In corporate institutions, it is usually the IT department that is in charge of sending out security updates over the shared network and sad enough, they’ll probably send them when they feel like. This means that if one computer on this shared network is infected, it’s possible that others on the same network are already infected as well. You can imagine the vast damage this can have in just a matter of an hour or even less.
To stay safe, the only way is to keep your software up to date. This is not just about the operating system itself, it’s also about other applications that are installed on the computer. If you are still using Windows XP, you’ll have to make the switch to at least Windows 7. This is because Microsoft ended the support for XP back in April 2014 and thus it no longer receives security updates that would otherwise protect the PCs from this attack – and others. Windows XP has stayed unpatched for over three years now, which makes it a more convenient choice for the hackers due to its unsecured status.
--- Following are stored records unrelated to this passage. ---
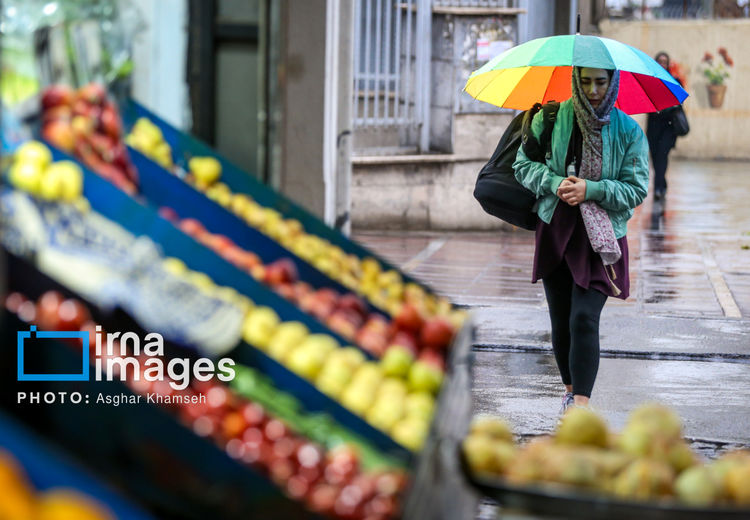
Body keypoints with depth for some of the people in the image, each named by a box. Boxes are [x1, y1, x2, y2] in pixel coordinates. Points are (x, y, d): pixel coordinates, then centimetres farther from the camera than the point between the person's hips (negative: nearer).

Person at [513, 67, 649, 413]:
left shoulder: (629, 131, -2)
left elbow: (637, 189, -3)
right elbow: (524, 164, 5)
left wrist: (590, 189, -16)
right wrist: (555, 183, -14)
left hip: (601, 238, -2)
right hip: (555, 230, 2)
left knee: (584, 319, -16)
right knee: (561, 322, 9)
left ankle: (581, 404, -17)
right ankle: (570, 389, 29)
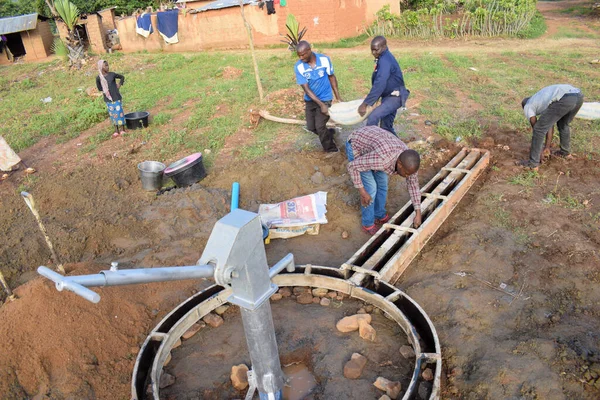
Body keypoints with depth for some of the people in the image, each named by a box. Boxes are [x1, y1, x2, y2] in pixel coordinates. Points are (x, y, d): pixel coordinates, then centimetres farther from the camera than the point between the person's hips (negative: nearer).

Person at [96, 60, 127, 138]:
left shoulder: (112, 74, -6)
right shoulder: (98, 78, -5)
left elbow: (122, 77, 11)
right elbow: (99, 88, 11)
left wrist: (120, 84, 0)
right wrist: (105, 90, 0)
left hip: (117, 98, -1)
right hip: (108, 100, 1)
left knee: (119, 113, 1)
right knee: (112, 114, 8)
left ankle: (122, 130, 13)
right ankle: (116, 131, 18)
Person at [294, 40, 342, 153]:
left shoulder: (324, 59, -18)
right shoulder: (298, 67, -18)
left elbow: (331, 77, -2)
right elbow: (306, 89, -19)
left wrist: (338, 97, 0)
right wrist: (321, 105, -24)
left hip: (325, 98, -3)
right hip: (310, 100, 3)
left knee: (319, 126, -11)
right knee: (311, 127, 9)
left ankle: (331, 150, 11)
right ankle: (329, 134, 37)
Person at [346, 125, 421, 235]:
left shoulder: (407, 160, -21)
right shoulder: (381, 158, -42)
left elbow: (413, 183, -5)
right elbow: (352, 166, -31)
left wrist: (418, 212, -5)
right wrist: (362, 192, -27)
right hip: (356, 146, -6)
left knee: (382, 183, 9)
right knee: (370, 188, -8)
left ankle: (380, 216, 30)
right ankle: (368, 224, 10)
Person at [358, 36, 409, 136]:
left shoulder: (385, 60, -23)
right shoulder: (384, 57, 8)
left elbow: (379, 84, -31)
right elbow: (378, 82, 16)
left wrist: (365, 104, -32)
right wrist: (369, 99, 16)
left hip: (395, 96, -10)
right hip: (389, 95, 10)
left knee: (373, 117, -25)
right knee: (386, 126, 16)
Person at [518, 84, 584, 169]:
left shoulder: (527, 106, 21)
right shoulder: (545, 99, 42)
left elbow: (537, 130, 20)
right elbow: (550, 126, 39)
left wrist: (540, 152, 28)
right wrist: (547, 147, 41)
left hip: (564, 100, -8)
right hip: (578, 96, 8)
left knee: (539, 129, 5)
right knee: (563, 124, 34)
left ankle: (533, 163, 10)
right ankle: (565, 152, 51)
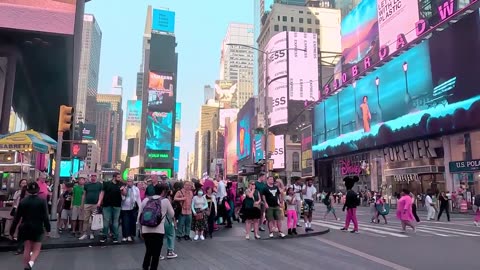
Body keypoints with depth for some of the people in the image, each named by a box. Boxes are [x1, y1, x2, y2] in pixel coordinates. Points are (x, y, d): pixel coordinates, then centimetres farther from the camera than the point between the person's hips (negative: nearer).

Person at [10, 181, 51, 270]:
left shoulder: (23, 201, -2)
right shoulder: (42, 201, -8)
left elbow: (17, 217, 1)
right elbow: (45, 216, -9)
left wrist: (12, 230, 9)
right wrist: (47, 228, 0)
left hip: (25, 227, 2)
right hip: (38, 228, -2)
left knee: (27, 248, 13)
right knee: (36, 249, 5)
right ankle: (31, 262, -21)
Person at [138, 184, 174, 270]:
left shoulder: (145, 200, 9)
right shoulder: (165, 201, 1)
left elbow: (139, 216, 10)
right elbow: (171, 215, 11)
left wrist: (141, 230, 20)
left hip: (146, 230, 4)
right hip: (159, 231, -4)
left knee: (148, 251, 23)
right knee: (156, 254, 8)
Another thing to do to avoid this attack is not clicking on links that you don’t know. Also, don’t open suspicious emails (those emails that tell you something about money [offers] that you haven’t worked for) or even click to open files that you haven’t requested from anyone.
But what if already infected?
If your PC has already been hit by WannaCry, sorry mate! So far, the would-be kill switch that had been discovered accidentally has already been patched by the hackers and it’s no longer working. In fact, Heimdal Security researchers say that the hackers have already come up with a variation of the malware dubbed Uiwix.
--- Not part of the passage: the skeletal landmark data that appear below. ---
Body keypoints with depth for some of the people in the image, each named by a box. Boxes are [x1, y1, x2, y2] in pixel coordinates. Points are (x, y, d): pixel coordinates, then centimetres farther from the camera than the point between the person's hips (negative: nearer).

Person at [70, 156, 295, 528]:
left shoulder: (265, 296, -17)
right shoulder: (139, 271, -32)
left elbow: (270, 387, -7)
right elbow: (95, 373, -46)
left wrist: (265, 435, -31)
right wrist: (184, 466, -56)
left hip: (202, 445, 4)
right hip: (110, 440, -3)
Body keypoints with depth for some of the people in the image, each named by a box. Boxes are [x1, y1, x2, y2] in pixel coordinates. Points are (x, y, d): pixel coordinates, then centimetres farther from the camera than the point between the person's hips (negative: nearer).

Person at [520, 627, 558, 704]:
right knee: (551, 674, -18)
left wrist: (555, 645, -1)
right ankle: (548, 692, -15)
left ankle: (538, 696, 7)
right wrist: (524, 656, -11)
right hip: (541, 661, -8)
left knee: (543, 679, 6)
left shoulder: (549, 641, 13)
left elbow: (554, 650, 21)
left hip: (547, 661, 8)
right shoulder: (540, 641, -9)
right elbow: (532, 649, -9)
In short, all infected computers, at least for now, will have no choice but to pay as WannaCry demands, which is about $300. The payment is made via Bitcoin, which is an innovative kind of digital currency that cannot be traced and usually, it’s used for transactions between Dark Web users. You must pay the ransom in three days or else, the price will be doubled. If you go past a few more days, the files will no longer be accessible. If you have regular backups for your computer systems, well, lucky you. According to experts, you can easily do a fresh Windows 7 (and above) installation (format) on the computers and turn to your backup files for a fresh start.
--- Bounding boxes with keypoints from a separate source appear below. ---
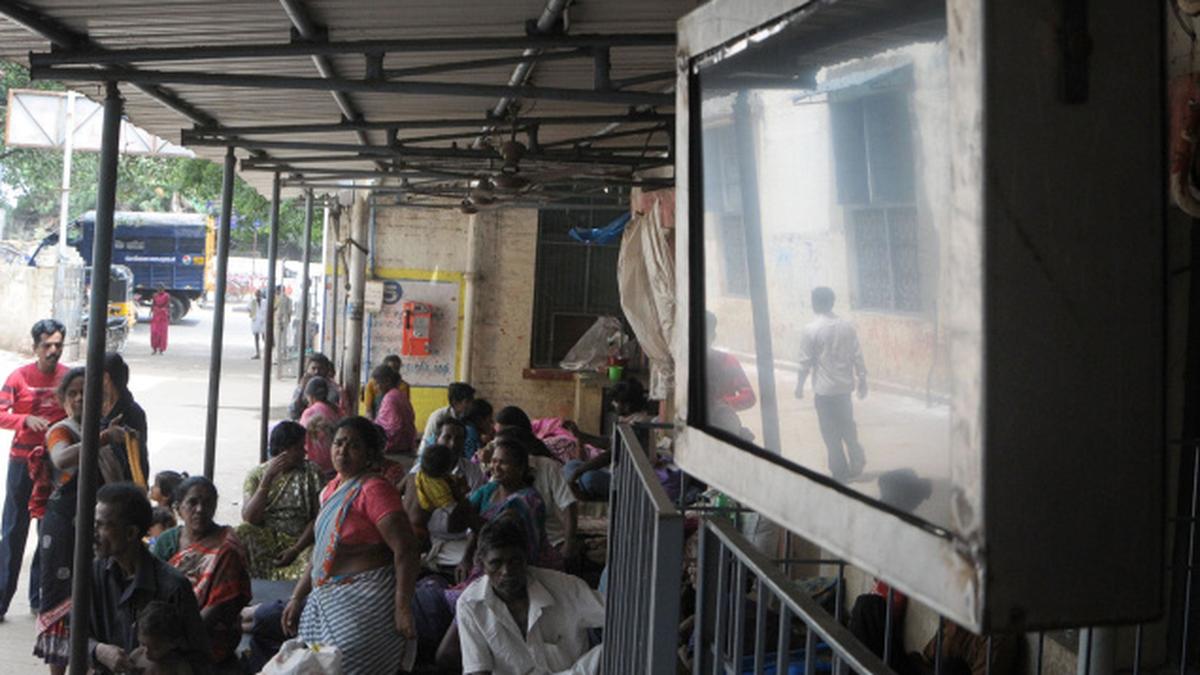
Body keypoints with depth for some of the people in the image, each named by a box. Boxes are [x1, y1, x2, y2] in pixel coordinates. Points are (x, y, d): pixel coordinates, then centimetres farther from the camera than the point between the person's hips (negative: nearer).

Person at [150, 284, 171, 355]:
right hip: (156, 315, 2)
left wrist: (169, 316, -4)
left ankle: (161, 349, 6)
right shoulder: (155, 295, 8)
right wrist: (150, 314, 3)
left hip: (164, 315, -2)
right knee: (154, 332, -4)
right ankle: (154, 348, 7)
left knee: (162, 332, -2)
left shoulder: (167, 296, -1)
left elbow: (168, 306, -1)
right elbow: (152, 305, 10)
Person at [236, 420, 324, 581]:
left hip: (300, 542, 0)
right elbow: (248, 519, -8)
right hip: (263, 542, 1)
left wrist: (296, 550, -15)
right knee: (242, 534, -29)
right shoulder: (256, 475, 6)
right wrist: (268, 477, -14)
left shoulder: (311, 472, 6)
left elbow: (319, 517, -2)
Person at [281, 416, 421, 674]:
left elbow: (405, 549, -20)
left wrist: (403, 607, -25)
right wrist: (297, 598, 18)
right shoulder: (332, 489, 12)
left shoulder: (373, 489, -14)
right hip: (325, 600, 9)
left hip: (364, 603, -9)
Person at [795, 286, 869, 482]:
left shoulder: (810, 330, -14)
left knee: (831, 433, 6)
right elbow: (858, 357, 2)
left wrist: (799, 385, 2)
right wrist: (862, 382, 12)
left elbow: (805, 363, -11)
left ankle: (840, 473, 12)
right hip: (845, 386, 4)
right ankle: (857, 462, 19)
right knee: (847, 426, 21)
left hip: (824, 389, -4)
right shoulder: (847, 326, -1)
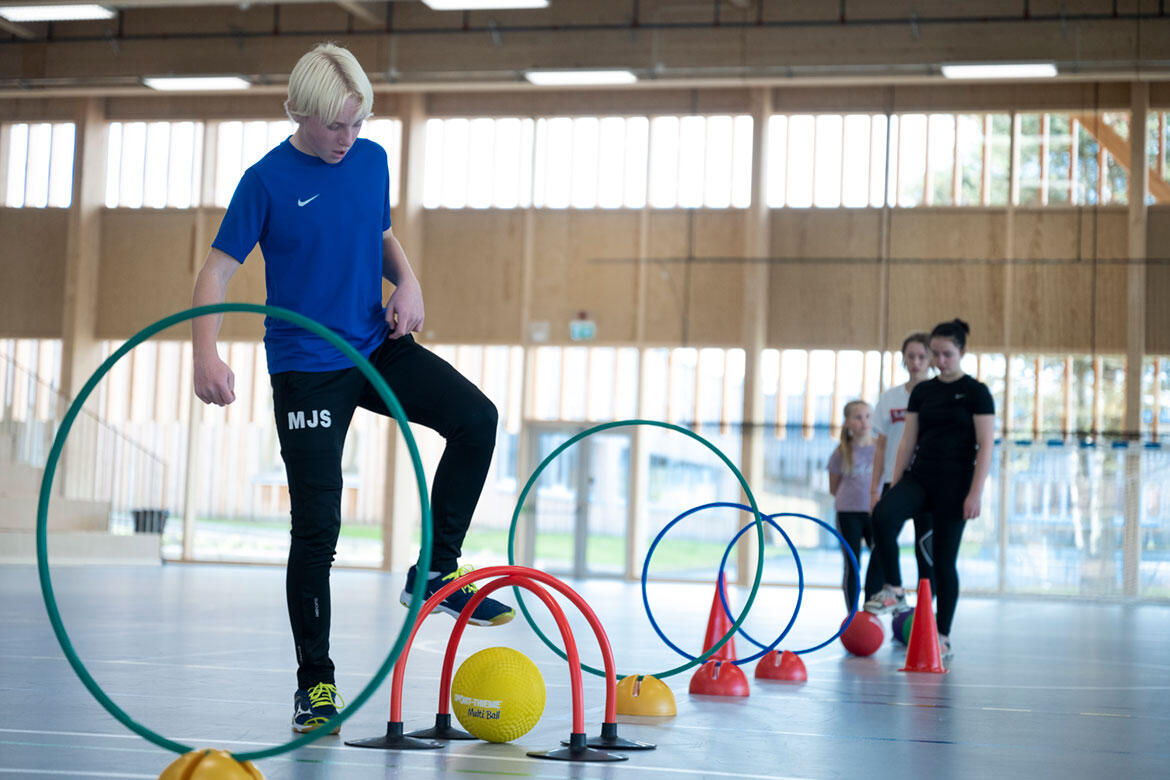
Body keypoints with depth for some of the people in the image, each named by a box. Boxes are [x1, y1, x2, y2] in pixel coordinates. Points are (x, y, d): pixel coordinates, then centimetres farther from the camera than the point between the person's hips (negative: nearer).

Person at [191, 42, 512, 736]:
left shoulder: (373, 159, 4)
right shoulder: (268, 180, -11)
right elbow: (217, 270, -12)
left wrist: (407, 282, 0)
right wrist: (205, 351, -28)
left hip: (379, 346, 5)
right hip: (307, 369, -5)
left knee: (477, 418, -17)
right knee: (317, 528, -5)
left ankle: (436, 572, -2)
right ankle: (315, 682, 9)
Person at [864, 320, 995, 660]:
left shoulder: (976, 392, -4)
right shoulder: (922, 391, 10)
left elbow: (985, 446, -8)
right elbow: (908, 441, 12)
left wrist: (976, 492, -16)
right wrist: (894, 486, 7)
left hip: (954, 483, -4)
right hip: (920, 475, 4)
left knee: (944, 558, -1)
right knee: (883, 514, -25)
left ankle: (943, 636, 9)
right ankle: (893, 590, -10)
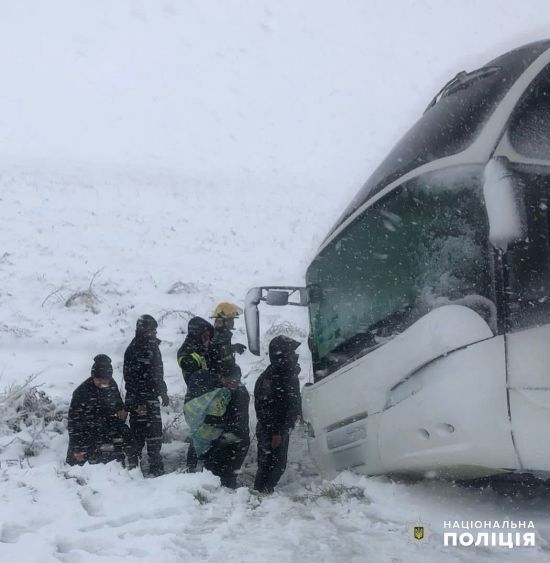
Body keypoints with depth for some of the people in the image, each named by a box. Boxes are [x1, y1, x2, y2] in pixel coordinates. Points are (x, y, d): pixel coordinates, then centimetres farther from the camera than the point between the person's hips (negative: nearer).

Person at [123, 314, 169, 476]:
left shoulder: (153, 346, 11)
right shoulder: (133, 350, -14)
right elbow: (130, 378, -17)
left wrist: (163, 392, 22)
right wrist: (136, 403, -19)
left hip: (152, 398, 8)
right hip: (139, 401, -8)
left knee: (155, 434, 11)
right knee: (138, 435, -3)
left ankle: (156, 467, 19)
The New York Times notes that the hackers behind WannaCry could end up with more than a billion dollars by the time this whole thing is over. As at the time of this writing, more than $80,000 in Bitcoin currency has already been paid to the hackers and this is expected to rise as the clock keeps ticking. You can also keep track of the payments on your own via this link.
Apparently, Microsoft released an update in March that was meant to protect Windows PCs against such attacks, but as it appears, not so many people have installed this update on their PCs. Even though the tech giant had already stopped releasing security updates to the older Windows XP, the company took an unusual step on Friday last week, rolling out an emergency security update to XP as well as the likes of Windows Vista, Windows 7 and Windows 8 as well – an update whose aim is to protect you against a potential WannaCry attack. Make sure you get it right away.
If you are worried that WannaCry might head your way, you’d be better off with some backups for your data. It’s also that point in time where you might start thinking about getting regular software updates by turning on Windows updates. It’s also recommended that you use updated software applications on your PC. Do make sure to check with your IT department to ensure that all is okay.